The peace agreement between South Africa and Angola formally comes into effect, dividing the trust territory of South West Africa between the two countries, as well as neighbouring Zambia and Botswana. Angola’s President Jose Eduardo dos Santos states that he will now focus his national attention on ending violence in the country’s north, where former UNITA rebels have united with the National Front for the Liberation of Angola to create an armed force estimated at about 35,000 troops. Dos Santos projects that an end to the civil war will ultimately require negotiations with Zaire.
The Ambassadors to the United Nations from South Africa and Angola ask for UN peacekeepers to monitor the new border between the two countries and the demobilisation of troops along the border. Secretary General Javier Perez de Cuellar, who has recently expressed disappointment at the decision by both countries to prevent the formation of Namibia, declines to provide the sanction sought.
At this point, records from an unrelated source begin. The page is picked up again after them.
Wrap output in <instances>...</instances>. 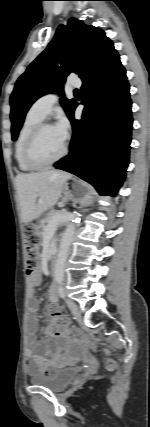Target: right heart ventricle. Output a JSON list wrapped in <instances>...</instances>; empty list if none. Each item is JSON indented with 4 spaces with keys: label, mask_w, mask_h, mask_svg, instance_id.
Segmentation results:
<instances>
[{
    "label": "right heart ventricle",
    "mask_w": 150,
    "mask_h": 427,
    "mask_svg": "<svg viewBox=\"0 0 150 427\" xmlns=\"http://www.w3.org/2000/svg\"><path fill=\"white\" fill-rule=\"evenodd\" d=\"M43 120V118L39 117L38 115H36L31 109L28 111V113L26 114L23 123L20 127V130L18 132V136L15 142V147H14V154H15V159L17 162V165L19 167V169L21 171L24 172H29L32 171L34 169H32L26 162L24 159V146H25V142L30 134V132L32 131V129L38 125L39 123H41Z\"/></svg>",
    "instance_id": "right-heart-ventricle-1"
}]
</instances>
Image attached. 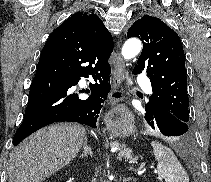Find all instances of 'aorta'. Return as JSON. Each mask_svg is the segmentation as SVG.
I'll return each mask as SVG.
<instances>
[{
	"instance_id": "762f6f07",
	"label": "aorta",
	"mask_w": 211,
	"mask_h": 182,
	"mask_svg": "<svg viewBox=\"0 0 211 182\" xmlns=\"http://www.w3.org/2000/svg\"><path fill=\"white\" fill-rule=\"evenodd\" d=\"M141 48V41L136 38H131L124 43L121 53L124 59L129 60L138 55Z\"/></svg>"
}]
</instances>
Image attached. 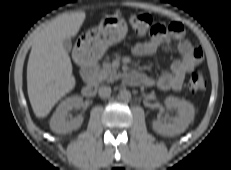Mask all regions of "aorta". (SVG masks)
I'll return each instance as SVG.
<instances>
[{"label": "aorta", "instance_id": "aorta-1", "mask_svg": "<svg viewBox=\"0 0 231 170\" xmlns=\"http://www.w3.org/2000/svg\"><path fill=\"white\" fill-rule=\"evenodd\" d=\"M118 99L124 102H128L131 100V93L129 90L122 89L119 91Z\"/></svg>", "mask_w": 231, "mask_h": 170}]
</instances>
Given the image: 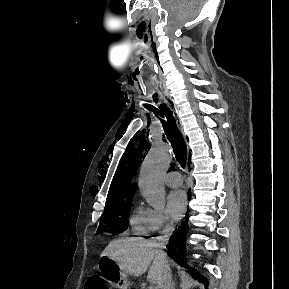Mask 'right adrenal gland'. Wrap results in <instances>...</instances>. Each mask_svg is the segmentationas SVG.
<instances>
[{
	"label": "right adrenal gland",
	"mask_w": 289,
	"mask_h": 289,
	"mask_svg": "<svg viewBox=\"0 0 289 289\" xmlns=\"http://www.w3.org/2000/svg\"><path fill=\"white\" fill-rule=\"evenodd\" d=\"M172 289H175V288H174V284H173V286H172Z\"/></svg>",
	"instance_id": "2a0ac1e0"
}]
</instances>
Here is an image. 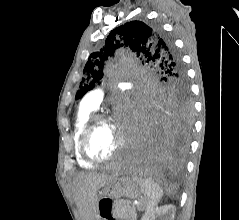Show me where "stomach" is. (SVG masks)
<instances>
[{
    "label": "stomach",
    "mask_w": 239,
    "mask_h": 220,
    "mask_svg": "<svg viewBox=\"0 0 239 220\" xmlns=\"http://www.w3.org/2000/svg\"><path fill=\"white\" fill-rule=\"evenodd\" d=\"M142 193L140 186L131 178H113L100 192L98 200V218L117 220V212H109L113 198H137Z\"/></svg>",
    "instance_id": "0dacf381"
}]
</instances>
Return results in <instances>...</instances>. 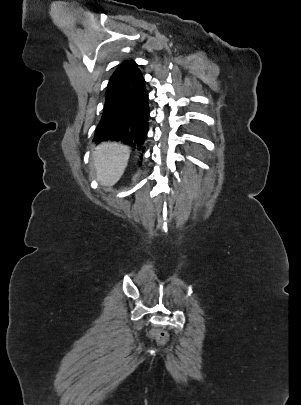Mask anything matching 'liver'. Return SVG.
<instances>
[{
    "label": "liver",
    "instance_id": "1",
    "mask_svg": "<svg viewBox=\"0 0 301 405\" xmlns=\"http://www.w3.org/2000/svg\"><path fill=\"white\" fill-rule=\"evenodd\" d=\"M97 180L102 186L111 187L123 175L130 157L129 147L113 142L99 144L92 153Z\"/></svg>",
    "mask_w": 301,
    "mask_h": 405
}]
</instances>
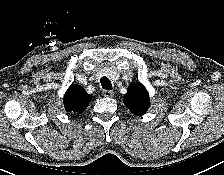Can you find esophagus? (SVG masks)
<instances>
[{
  "instance_id": "34e87169",
  "label": "esophagus",
  "mask_w": 224,
  "mask_h": 175,
  "mask_svg": "<svg viewBox=\"0 0 224 175\" xmlns=\"http://www.w3.org/2000/svg\"><path fill=\"white\" fill-rule=\"evenodd\" d=\"M102 96H104V97H113L114 96V92L113 91H109V90H104L103 92H102Z\"/></svg>"
}]
</instances>
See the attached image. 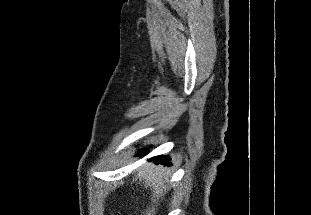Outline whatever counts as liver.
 <instances>
[{
  "label": "liver",
  "mask_w": 311,
  "mask_h": 215,
  "mask_svg": "<svg viewBox=\"0 0 311 215\" xmlns=\"http://www.w3.org/2000/svg\"><path fill=\"white\" fill-rule=\"evenodd\" d=\"M140 181L145 180V188L150 187L153 192L152 202L157 203L160 197L167 192L168 173L164 168H154L153 164L146 163L138 170ZM146 215H155V207L148 209Z\"/></svg>",
  "instance_id": "6515ba94"
}]
</instances>
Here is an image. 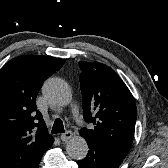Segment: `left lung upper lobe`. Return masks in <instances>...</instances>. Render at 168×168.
Listing matches in <instances>:
<instances>
[{"label": "left lung upper lobe", "mask_w": 168, "mask_h": 168, "mask_svg": "<svg viewBox=\"0 0 168 168\" xmlns=\"http://www.w3.org/2000/svg\"><path fill=\"white\" fill-rule=\"evenodd\" d=\"M83 116L94 129L80 135L123 155L129 152L135 131L137 109L134 98L110 67L99 62H79Z\"/></svg>", "instance_id": "1"}]
</instances>
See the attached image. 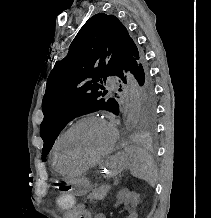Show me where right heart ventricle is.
Listing matches in <instances>:
<instances>
[{
    "label": "right heart ventricle",
    "instance_id": "e07e8e85",
    "mask_svg": "<svg viewBox=\"0 0 211 218\" xmlns=\"http://www.w3.org/2000/svg\"><path fill=\"white\" fill-rule=\"evenodd\" d=\"M57 142H56V144H57ZM56 144L54 146V152H53L54 159H55V147H56ZM50 164L54 165V169H59V161L58 160H51Z\"/></svg>",
    "mask_w": 211,
    "mask_h": 218
}]
</instances>
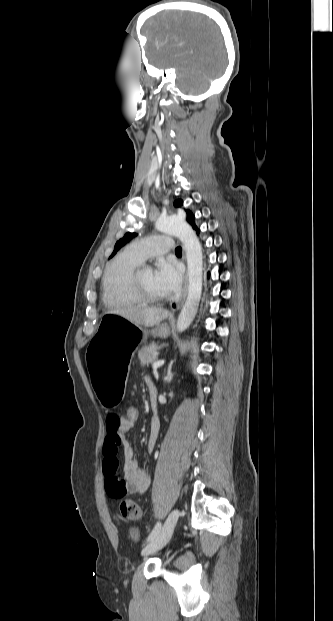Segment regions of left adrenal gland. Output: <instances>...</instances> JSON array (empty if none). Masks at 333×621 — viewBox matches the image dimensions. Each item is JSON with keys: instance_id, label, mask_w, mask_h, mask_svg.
I'll return each mask as SVG.
<instances>
[{"instance_id": "obj_1", "label": "left adrenal gland", "mask_w": 333, "mask_h": 621, "mask_svg": "<svg viewBox=\"0 0 333 621\" xmlns=\"http://www.w3.org/2000/svg\"><path fill=\"white\" fill-rule=\"evenodd\" d=\"M172 365H173V361L170 363V365H169V367H168V370H167V375L165 376V379H166V381H167L168 383H170V382H171V380H172V378H173V376H174V374H173V373H172V371H171V370H172Z\"/></svg>"}]
</instances>
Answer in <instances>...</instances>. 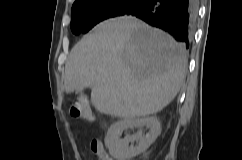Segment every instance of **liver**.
I'll return each mask as SVG.
<instances>
[{
    "label": "liver",
    "mask_w": 242,
    "mask_h": 160,
    "mask_svg": "<svg viewBox=\"0 0 242 160\" xmlns=\"http://www.w3.org/2000/svg\"><path fill=\"white\" fill-rule=\"evenodd\" d=\"M186 49L170 35L131 16L99 23L71 50L66 93L91 88L102 114L134 119L153 115L177 95L185 79Z\"/></svg>",
    "instance_id": "1"
}]
</instances>
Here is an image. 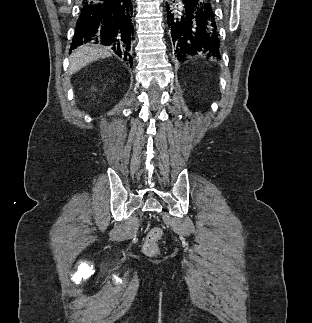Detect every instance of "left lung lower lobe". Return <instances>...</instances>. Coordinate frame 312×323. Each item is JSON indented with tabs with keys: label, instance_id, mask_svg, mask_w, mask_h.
<instances>
[{
	"label": "left lung lower lobe",
	"instance_id": "0a47b994",
	"mask_svg": "<svg viewBox=\"0 0 312 323\" xmlns=\"http://www.w3.org/2000/svg\"><path fill=\"white\" fill-rule=\"evenodd\" d=\"M166 11L171 48L179 61L195 55L221 57L213 0H169Z\"/></svg>",
	"mask_w": 312,
	"mask_h": 323
}]
</instances>
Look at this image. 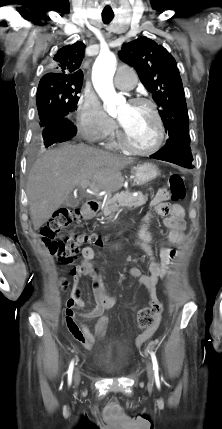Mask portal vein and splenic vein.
Returning a JSON list of instances; mask_svg holds the SVG:
<instances>
[{
  "mask_svg": "<svg viewBox=\"0 0 222 429\" xmlns=\"http://www.w3.org/2000/svg\"><path fill=\"white\" fill-rule=\"evenodd\" d=\"M81 187H82V188H84V189L89 187V189H90V190H89V192H90V191H95V192H96V191H98V190H97L96 188H94L93 186H90V184H89V182H88V181H84V182H82V183H81Z\"/></svg>",
  "mask_w": 222,
  "mask_h": 429,
  "instance_id": "obj_1",
  "label": "portal vein and splenic vein"
}]
</instances>
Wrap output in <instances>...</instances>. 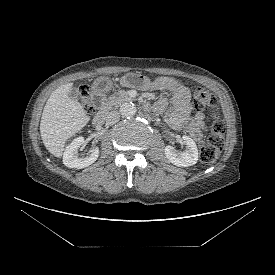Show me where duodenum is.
<instances>
[{
	"label": "duodenum",
	"mask_w": 275,
	"mask_h": 275,
	"mask_svg": "<svg viewBox=\"0 0 275 275\" xmlns=\"http://www.w3.org/2000/svg\"><path fill=\"white\" fill-rule=\"evenodd\" d=\"M93 96L97 102H100L102 99V92L100 90H96V91H94ZM144 109H145V111H149V106L145 105ZM105 119H106V111L102 109L95 115V117L93 119V124L96 127H100L104 124Z\"/></svg>",
	"instance_id": "410a0bca"
}]
</instances>
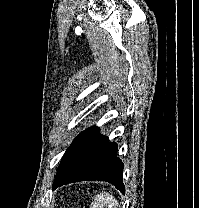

Angolan President Jose Eduardo dos Santos secretly meets in Lisbon with Holden Roberto, leader of the rebel National Liberation Front. Santos is reported to have offered Roberto the position of governor of a new autonomous zone, called Kikongo, which includes the provinces of Cabinda, Zaire and Uige. The offer also comes with a guaranteed 20% share of all oil revenues, compared to 13% of the population. The FNLA will be allowed to serve as a paramilitary police in the zone, provided they renounce separatism and take responsibility for eliminating all Cabinda rebels who will not cooperate with the new arrangement. Roberto agrees to take the offer back to his people, but this is not publicly known at the time.
Holden Roberto, leader of the Angolan rebel group FNLA, announces that he is undertaking negotiations with the Angolan government to end the civil war. He states that a power-sharing role has been offered by President Jose Eduardo dos Santos and that, while “wary”, it is possible that the nation is finally “on a path of transition” toward peace for the first time in fourteen years. He has the support of the Communist Committee of Cabinda, which has broken away from the rebel FLEC (Front for the Liberation of the Enclave of Cabinda).
Angolan President Jose Eduardo dos Santos signs a peace deal with Holden Roberto, ending the last resistance to the central government and bringing peace to the nation for the first time in fourteen years. Dos Santos also commits in the deal to transition his country to a multi-party democracy, beginning with a free and fair election for President by the end of 1990. The election will be supervised by the United Nations.